Early in The Secret History, Julian gives a lecture on the relationship between beauty and terror. It is an idea that harkens back to Aristotle who, in Poetics, argues that objects that are terrifying in real life—such as a corpse—can be beautiful when elevated to the realm of art. Although this lecture occurs within the context of Richard’s Greek class, it is also a commentary on the novel itself. With The Secret History, Tartt is interested in creating a work of beauty that it is also terrifying. In many ways, the novel is grotesque; the first murder the students commit is especially brutal, as are the ceremonies they engage in, particularly the one in which they slaughter a piglet and cover themselves in its blood. Though Tartt doesn’t usually withhold descriptions from the reader, she often describes violent events briefly or impressionistically. Violence is a central part of The Secret History, but it is never overwhelming. What is overwhelming, however, at least for the novel’s characters, are the consequences of violence.
To that end, it is in the aftermath of violence that Richard and the other Greek students are confronted with genuine terror. This terror comes in the form of guilt, law enforcement, and unintended consequences. It also comes about because the Greek students have strayed from Aristotle’s ideas about beauty and terror. After all, Aristotle only connects beauty and terror as a way to prove a broader argument about how humans naturally take pleasure in artistic representation. It’s not that humans find corpses beautiful, then, but that they find artistic representations of corpses beautiful. Henry, however, gets hung up on the idea that beauty is terror. Therefore, the problem that arises for the Greek students in The Secret History is that they actually kill the farmer (and, later, Bunny).
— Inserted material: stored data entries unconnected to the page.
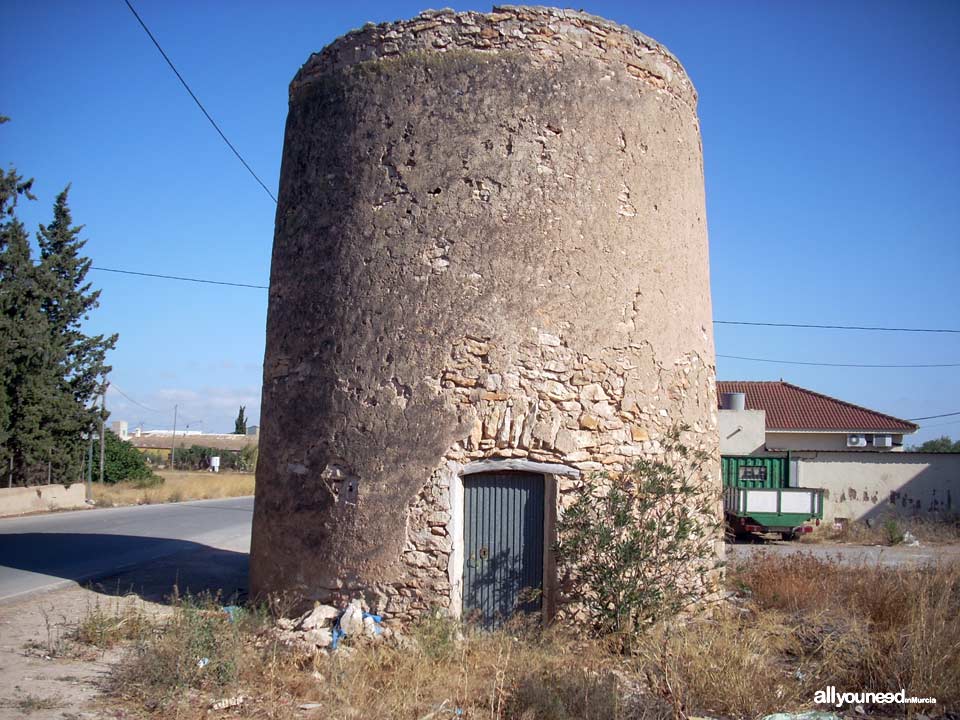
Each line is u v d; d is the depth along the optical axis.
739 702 6.77
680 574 9.25
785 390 39.84
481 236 9.09
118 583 12.10
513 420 8.83
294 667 7.42
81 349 32.12
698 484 9.82
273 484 9.71
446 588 8.61
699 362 10.28
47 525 21.84
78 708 6.43
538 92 9.34
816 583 10.32
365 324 9.14
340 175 9.61
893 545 22.33
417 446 8.81
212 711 6.42
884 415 36.81
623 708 6.46
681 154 10.40
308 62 10.30
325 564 8.97
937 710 7.04
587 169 9.39
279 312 10.07
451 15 9.46
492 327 8.96
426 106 9.33
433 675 7.21
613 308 9.33
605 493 8.91
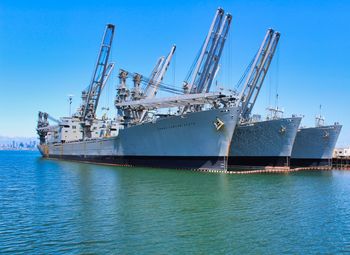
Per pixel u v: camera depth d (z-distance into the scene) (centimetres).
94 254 1451
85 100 8006
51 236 1680
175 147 5131
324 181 4212
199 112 4703
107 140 6694
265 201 2645
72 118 9188
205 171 4788
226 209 2311
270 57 6312
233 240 1653
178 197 2731
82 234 1712
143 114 6025
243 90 5769
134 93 6019
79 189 3186
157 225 1884
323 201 2717
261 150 5828
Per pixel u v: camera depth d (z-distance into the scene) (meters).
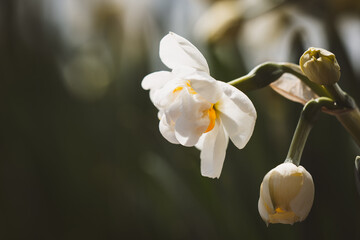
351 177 0.51
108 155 0.71
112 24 0.83
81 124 0.74
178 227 0.60
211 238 0.54
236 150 0.54
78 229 0.67
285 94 0.40
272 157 0.53
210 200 0.52
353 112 0.37
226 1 0.61
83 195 0.68
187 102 0.36
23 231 0.68
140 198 0.64
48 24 0.84
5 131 0.70
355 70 0.55
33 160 0.69
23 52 0.77
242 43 0.62
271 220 0.36
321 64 0.35
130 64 0.78
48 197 0.68
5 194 0.69
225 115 0.37
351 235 0.50
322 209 0.50
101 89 0.86
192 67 0.37
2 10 0.77
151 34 0.79
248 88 0.37
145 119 0.67
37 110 0.72
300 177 0.35
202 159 0.37
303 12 0.54
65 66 0.88
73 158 0.70
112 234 0.65
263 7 0.58
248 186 0.53
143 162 0.64
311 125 0.37
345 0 0.52
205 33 0.59
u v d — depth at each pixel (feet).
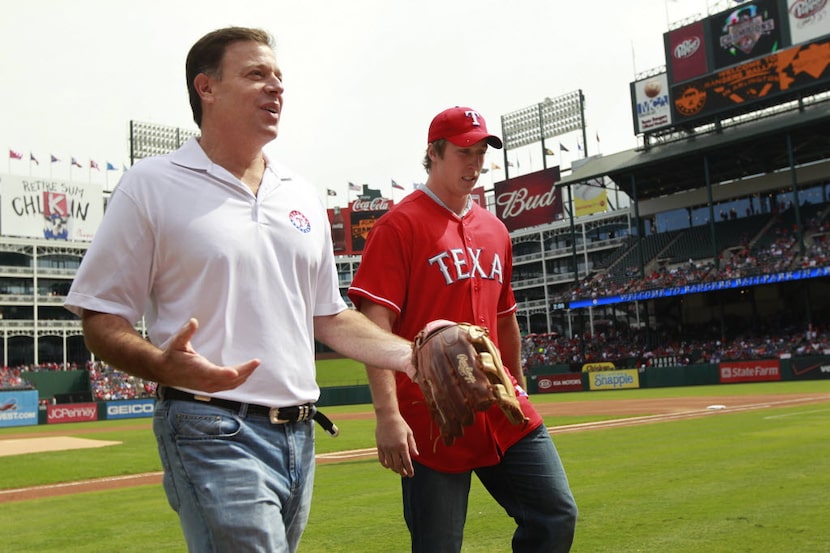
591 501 22.58
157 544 19.89
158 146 229.25
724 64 142.00
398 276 11.14
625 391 126.00
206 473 7.27
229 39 8.30
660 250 163.94
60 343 206.49
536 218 176.24
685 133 156.97
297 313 8.24
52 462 48.29
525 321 217.77
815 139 138.21
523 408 10.81
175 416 7.47
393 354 8.13
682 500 21.97
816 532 17.11
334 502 25.34
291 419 7.95
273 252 8.11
And though someone like Henry might hope to find beauty in this otherwise horrifying experience, such a viewpoint doesn’t quite align with Aristotle’s philosophy because it has nothing to do with art or representation—it’s real, and thus full of nothing but terror.
Beauty and Terror ThemeTracker
Beauty and Terror Quotes in The Secret History
Beauty is terror. Whatever we call beautiful, we quiver before it. And what could be more terrifying and beautiful, to souls like the Greeks or our own, than to lose control completely? To throw off the chains of being for an instant, to shatter the accident of our mortal selves?
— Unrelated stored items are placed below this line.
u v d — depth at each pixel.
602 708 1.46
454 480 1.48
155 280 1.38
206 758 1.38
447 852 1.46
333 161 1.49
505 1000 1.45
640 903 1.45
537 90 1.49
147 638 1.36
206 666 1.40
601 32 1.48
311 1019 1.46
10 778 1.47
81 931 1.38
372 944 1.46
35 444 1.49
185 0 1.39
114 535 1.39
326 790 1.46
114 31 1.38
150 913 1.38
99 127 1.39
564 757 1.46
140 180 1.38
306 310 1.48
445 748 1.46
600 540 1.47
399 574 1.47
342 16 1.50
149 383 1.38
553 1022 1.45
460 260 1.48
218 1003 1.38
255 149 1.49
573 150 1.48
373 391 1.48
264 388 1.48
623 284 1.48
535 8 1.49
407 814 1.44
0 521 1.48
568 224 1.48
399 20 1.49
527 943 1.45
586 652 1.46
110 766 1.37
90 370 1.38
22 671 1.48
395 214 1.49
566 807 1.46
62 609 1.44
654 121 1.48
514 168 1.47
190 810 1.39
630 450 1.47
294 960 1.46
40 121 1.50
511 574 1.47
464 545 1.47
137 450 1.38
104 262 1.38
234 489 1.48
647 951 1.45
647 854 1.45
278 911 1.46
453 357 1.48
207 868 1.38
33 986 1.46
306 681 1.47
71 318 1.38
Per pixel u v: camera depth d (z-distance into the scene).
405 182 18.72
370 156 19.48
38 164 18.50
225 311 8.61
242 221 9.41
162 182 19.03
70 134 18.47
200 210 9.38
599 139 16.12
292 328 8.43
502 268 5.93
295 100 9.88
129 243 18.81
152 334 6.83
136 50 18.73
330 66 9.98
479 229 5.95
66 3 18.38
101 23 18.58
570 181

It was like a painting too vivid to be real—every pebble, every blade of grass sharply defined, the sky so blue it hurt me to look at it. Camilla was limp in Henry’s arms, her head thrown back like a dead girl’s, and the curve of her throat beautiful and lifeless.
You see, then, how quick it was. And it is impossible to slow down this film, to examine individual frames. I see now what I saw then, flashing by with the swift, deceptive ease of an accident: shower of gravel, wind-milling arms, a hand that claws at a branch and misses. A barrage of frightened crows explodes from the underbrush, cawing and dark against the sky. Cut to Henry stepping back from the edge. Then the film flaps up in the projector and the screen goes black. Consummatum est.
He was looking over the hills, at all that grand cinematic expanse of men and wilderness and snow that lay beneath us; and though his voice was anxious there was a strange dreamy look on his face. The business had upset him, that I knew, but I also knew that there was something about the operatic sweep of the search which could not fail to appeal to him and that he was pleased, however obscurely, with the aesthetics of the thing.